§ **Work instructions**
Pull out every line in the rows below that contains the word "content".

:: Records provided ::

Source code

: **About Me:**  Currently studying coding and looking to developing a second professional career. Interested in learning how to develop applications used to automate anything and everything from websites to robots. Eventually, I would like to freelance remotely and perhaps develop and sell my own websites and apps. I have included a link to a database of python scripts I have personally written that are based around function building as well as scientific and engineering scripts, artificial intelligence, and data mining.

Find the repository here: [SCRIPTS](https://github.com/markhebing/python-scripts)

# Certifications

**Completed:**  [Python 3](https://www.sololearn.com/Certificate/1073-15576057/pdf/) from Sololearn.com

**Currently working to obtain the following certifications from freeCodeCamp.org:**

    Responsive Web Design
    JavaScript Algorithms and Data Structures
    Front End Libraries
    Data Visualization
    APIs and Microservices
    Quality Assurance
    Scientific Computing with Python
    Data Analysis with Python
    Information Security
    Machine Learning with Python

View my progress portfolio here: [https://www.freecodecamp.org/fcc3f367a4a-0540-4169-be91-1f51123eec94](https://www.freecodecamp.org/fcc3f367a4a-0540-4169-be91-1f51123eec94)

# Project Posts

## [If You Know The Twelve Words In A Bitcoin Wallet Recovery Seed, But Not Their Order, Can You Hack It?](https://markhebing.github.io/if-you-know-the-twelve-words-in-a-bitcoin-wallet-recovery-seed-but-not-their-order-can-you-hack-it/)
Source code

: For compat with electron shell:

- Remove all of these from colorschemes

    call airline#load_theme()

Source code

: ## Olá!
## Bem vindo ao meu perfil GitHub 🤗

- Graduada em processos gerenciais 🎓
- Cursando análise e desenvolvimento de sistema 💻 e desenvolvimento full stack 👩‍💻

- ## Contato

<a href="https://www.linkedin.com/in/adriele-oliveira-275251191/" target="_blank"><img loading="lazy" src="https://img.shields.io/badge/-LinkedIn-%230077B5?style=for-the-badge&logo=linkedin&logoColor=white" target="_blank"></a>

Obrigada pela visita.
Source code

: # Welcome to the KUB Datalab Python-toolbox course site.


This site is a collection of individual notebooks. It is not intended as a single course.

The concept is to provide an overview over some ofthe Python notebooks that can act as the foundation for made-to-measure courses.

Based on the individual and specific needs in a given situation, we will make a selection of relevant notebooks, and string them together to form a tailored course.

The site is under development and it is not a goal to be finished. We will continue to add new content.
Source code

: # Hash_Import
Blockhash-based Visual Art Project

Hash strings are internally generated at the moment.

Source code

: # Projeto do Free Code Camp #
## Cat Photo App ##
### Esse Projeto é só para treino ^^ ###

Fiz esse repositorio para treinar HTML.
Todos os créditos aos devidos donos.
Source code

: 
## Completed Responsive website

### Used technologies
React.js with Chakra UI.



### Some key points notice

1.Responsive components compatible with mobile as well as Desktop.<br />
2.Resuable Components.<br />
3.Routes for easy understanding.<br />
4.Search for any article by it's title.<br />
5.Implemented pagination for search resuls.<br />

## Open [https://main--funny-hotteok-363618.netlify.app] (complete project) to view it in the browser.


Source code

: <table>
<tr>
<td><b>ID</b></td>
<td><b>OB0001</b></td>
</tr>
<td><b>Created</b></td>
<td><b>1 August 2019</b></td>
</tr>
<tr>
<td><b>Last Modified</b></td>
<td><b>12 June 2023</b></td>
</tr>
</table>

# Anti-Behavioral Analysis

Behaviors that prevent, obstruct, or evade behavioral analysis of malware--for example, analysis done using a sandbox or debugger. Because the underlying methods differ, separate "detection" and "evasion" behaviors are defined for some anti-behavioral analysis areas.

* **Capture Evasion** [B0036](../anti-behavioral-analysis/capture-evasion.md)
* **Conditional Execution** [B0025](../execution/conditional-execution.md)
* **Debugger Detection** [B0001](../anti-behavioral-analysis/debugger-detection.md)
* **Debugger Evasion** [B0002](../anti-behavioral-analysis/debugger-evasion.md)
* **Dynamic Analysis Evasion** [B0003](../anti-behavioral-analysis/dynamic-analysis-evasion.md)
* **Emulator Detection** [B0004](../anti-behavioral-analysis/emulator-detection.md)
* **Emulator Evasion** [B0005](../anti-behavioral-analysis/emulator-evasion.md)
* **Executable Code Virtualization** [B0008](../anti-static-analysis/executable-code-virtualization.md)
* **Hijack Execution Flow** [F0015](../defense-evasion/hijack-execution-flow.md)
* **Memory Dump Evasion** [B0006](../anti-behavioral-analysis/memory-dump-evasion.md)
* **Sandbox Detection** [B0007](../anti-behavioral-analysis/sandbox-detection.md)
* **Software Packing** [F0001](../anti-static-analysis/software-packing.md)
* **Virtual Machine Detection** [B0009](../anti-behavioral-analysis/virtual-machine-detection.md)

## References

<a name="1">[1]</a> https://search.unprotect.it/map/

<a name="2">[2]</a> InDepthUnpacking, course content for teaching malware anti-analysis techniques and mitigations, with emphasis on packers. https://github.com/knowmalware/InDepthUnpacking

:::

§ **Exercise response**
The site is under development and it is not a goal to be finished. We will continue to add new content.
<a name="2">[2]</a> InDepthUnpacking, course content for teaching malware anti-analysis techniques and mitigations, with emphasis on packers. https://github.com/knowmalware/InDepthUnpacking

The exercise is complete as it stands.